_Text excerpt_
=-=-=

And now it has, as the title of a short horror story I wrote that’s included — appropriately I might add — in a new anthology called Night Terrors (the e-book is only .99 people, so come on!). I’m happy the folks at Scare Street gave it a good home. Ask me what the story’s about, and I’ll say…catharsis. Also, blood. Blood and catharsis. With Jerry Lewis and the liberal misuse of ether thrown in.

But yeah, mostly catharsis. Here’s an excerpt to whet your appetite for revenge.

I hit the brakes hard, and Timmy’s forehead slams into the back of my seat. Before he can recover, I douse a rag in some of the ether my father left hidden in the basement. Proof, I think with a grin, that dentists will do anything to make their lives a little less boring. While Timmy scrambles to unlock his door, I quickly reach back and shove the ether-soaked rag over his mouth and nose. He’s surprised at how fast I move. 

He’s even more surprised, though, when he finally clocks who I am. 

I watch confusion turn to panic as his eyes close. 

I look up and down the street, checking to see if anyone was watching. But it appears I’m the only moving thing on the backstreets of Branson right now. I head for home, remembering to keep the Saturn well under the speed limit the whole way.

=-=-=

_Record excerpts_
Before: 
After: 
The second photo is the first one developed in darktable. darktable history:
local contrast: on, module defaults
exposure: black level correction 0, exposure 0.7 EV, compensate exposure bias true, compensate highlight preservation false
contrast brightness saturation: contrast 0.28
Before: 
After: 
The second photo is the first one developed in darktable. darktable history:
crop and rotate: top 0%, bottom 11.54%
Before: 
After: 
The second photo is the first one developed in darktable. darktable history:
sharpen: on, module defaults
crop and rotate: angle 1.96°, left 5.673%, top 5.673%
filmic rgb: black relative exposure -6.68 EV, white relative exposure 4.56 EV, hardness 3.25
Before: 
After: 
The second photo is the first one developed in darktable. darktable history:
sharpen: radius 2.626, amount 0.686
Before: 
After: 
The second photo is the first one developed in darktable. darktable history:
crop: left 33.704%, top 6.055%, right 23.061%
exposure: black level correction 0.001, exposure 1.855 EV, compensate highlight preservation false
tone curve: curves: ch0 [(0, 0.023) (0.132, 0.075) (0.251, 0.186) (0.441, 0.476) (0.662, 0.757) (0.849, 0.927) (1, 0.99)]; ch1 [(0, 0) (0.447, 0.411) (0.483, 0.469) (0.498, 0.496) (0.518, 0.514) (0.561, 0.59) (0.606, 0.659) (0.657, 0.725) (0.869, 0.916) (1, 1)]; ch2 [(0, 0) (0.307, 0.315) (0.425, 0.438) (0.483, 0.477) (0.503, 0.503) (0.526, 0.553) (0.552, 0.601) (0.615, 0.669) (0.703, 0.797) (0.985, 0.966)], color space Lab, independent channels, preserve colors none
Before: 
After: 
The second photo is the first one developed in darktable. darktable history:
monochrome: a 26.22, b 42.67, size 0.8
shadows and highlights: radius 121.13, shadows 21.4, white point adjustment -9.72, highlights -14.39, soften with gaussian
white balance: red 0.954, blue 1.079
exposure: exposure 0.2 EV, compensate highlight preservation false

=-=-=

_What the task asks_
Reproduce the part of the anthology post starting with "I hit the brakes" and going on through "fast I move.". The lines have nothing to do with the anthology post.

_Solution_
I hit the brakes hard, and Timmy’s forehead slams into the back of my seat. Before he can recover, I douse a rag in some of the ether my father left hidden in the basement. Proof, I think with a grin, that dentists will do anything to make their lives a little less boring. While Timmy scrambles to unlock his door, I quickly reach back and shove the ether-soaked rag over his mouth and nose. He’s surprised at how fast I move.